• Data supplied
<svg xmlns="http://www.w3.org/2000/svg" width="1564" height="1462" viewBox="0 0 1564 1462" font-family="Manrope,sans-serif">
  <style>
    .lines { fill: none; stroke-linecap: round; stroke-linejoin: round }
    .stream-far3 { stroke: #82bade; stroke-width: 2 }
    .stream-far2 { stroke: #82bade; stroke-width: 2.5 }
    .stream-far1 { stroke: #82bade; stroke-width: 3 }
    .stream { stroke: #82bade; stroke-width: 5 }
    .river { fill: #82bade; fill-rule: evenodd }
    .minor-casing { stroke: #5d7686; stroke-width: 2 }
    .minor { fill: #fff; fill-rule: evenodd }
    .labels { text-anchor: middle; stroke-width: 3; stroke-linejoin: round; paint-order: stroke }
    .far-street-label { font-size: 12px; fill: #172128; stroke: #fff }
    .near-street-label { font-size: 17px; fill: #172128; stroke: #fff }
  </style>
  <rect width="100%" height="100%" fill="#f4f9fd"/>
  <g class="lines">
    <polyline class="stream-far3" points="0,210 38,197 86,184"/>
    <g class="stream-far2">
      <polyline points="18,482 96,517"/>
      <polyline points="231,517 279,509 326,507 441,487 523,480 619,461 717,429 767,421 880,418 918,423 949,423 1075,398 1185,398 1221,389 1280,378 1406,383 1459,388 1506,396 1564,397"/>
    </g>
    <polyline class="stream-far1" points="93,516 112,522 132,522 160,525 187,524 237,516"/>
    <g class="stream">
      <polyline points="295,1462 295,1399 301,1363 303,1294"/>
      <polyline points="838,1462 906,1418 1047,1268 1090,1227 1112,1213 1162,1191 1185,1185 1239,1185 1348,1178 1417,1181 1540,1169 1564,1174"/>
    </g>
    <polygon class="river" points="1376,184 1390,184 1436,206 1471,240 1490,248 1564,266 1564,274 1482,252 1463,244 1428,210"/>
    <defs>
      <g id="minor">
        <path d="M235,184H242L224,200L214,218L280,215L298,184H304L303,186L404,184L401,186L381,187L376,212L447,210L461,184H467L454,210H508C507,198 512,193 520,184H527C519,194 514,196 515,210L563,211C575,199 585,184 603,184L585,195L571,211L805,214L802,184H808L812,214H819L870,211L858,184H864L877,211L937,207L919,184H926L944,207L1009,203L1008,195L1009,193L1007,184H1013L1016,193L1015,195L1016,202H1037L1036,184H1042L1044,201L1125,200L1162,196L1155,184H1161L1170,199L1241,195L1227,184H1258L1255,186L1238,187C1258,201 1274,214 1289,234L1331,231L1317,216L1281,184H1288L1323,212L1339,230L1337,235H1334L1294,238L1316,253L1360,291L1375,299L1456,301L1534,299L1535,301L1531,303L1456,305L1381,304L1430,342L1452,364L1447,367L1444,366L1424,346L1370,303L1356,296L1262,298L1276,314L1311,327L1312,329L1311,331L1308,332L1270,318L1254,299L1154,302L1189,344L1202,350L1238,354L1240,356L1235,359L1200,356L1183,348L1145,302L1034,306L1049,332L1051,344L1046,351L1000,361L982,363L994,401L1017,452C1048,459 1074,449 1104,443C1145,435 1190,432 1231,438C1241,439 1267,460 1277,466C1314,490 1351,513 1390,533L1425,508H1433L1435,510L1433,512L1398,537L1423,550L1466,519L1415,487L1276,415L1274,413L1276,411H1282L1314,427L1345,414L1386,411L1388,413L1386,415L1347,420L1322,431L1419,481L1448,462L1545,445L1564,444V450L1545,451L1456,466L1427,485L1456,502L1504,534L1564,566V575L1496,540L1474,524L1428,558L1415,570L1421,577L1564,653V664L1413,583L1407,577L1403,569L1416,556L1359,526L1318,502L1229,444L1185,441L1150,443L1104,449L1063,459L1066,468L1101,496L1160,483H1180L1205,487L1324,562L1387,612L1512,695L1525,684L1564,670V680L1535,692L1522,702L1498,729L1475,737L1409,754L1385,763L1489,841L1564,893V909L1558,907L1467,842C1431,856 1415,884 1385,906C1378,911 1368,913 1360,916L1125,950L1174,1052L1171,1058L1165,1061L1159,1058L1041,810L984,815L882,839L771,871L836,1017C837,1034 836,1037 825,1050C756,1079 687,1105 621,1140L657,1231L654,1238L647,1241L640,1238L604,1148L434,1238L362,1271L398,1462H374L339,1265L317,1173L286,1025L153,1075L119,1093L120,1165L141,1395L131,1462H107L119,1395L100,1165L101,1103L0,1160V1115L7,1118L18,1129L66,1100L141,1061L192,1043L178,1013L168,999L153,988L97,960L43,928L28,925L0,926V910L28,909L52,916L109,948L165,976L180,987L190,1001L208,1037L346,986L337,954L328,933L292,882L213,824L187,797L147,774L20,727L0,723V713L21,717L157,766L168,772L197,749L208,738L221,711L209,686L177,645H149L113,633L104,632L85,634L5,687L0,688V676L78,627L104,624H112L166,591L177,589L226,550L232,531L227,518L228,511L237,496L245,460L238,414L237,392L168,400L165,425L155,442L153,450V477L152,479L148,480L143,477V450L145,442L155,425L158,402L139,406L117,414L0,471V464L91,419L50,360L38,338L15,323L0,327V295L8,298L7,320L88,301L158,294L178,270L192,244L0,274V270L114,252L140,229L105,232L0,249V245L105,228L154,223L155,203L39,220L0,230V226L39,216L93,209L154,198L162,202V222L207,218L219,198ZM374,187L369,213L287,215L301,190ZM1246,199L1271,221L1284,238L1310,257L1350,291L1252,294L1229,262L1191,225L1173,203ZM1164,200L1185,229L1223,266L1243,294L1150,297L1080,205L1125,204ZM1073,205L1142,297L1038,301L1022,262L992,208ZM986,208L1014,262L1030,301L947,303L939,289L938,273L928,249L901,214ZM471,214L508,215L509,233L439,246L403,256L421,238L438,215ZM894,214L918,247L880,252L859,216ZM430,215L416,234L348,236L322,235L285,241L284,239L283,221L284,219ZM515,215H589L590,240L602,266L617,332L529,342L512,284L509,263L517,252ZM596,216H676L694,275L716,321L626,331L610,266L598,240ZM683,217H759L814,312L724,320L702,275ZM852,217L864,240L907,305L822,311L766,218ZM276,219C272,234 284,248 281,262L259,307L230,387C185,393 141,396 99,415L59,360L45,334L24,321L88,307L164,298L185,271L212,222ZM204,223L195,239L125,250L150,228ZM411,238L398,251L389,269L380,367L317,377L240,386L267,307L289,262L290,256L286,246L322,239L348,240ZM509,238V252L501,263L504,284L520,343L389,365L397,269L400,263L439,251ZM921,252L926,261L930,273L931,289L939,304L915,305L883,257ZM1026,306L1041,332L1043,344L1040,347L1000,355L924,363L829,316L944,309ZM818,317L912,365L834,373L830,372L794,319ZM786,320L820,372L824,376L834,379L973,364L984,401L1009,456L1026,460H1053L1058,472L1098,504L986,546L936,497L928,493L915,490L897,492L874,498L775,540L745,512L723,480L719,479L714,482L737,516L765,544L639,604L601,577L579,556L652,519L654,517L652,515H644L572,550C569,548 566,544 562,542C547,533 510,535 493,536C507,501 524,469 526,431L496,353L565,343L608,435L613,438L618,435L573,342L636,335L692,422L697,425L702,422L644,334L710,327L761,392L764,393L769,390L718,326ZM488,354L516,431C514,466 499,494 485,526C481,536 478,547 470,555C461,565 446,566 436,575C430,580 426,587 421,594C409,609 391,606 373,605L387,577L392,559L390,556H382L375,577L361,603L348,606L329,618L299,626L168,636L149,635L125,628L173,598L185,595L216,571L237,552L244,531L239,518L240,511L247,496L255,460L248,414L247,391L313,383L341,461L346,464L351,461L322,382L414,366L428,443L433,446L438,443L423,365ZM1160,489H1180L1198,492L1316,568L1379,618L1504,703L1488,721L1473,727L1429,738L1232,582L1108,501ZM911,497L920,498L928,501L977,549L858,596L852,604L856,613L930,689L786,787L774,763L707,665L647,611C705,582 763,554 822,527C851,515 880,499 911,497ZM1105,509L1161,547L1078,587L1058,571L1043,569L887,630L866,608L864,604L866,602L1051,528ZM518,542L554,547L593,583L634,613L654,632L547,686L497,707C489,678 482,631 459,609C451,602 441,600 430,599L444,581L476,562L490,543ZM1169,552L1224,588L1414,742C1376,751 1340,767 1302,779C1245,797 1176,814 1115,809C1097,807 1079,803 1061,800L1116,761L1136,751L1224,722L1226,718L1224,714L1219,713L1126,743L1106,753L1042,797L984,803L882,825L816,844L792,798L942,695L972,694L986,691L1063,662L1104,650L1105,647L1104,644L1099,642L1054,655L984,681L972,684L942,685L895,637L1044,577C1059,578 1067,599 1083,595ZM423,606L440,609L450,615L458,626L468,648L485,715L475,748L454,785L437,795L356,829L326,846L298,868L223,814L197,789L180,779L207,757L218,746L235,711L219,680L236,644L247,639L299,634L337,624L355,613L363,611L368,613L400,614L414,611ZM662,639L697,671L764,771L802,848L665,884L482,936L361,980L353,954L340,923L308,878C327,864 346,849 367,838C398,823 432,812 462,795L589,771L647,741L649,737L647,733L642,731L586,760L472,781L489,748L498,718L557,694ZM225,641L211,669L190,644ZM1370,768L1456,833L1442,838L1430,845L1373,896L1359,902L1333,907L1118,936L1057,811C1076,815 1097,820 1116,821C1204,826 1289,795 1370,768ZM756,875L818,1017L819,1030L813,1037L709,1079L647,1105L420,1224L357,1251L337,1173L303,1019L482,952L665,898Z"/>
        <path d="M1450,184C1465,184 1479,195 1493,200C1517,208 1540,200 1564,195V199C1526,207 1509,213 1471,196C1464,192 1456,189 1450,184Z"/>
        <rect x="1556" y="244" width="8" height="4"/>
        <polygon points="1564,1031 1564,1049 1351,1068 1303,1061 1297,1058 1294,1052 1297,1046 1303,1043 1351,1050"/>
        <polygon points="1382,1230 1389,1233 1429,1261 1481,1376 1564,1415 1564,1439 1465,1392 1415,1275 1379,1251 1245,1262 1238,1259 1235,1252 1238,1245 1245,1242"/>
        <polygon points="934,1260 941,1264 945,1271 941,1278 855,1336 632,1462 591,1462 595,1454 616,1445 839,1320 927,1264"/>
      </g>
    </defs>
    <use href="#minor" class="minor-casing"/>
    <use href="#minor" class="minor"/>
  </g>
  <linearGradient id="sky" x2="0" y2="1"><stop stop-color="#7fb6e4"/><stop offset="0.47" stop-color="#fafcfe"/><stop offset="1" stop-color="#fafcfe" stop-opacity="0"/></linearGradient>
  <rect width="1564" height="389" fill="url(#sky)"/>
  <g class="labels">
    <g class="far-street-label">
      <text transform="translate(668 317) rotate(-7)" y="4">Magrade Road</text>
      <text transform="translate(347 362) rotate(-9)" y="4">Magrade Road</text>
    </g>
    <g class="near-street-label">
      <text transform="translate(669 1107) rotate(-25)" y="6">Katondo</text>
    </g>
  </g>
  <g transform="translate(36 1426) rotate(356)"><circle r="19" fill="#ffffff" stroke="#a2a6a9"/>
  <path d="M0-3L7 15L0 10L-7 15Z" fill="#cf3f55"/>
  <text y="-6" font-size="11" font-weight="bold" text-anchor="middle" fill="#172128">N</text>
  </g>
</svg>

• How to complete this task
Tally every line in these entries where the string "casing" occurs. The tally alone is the answer.

• Response
2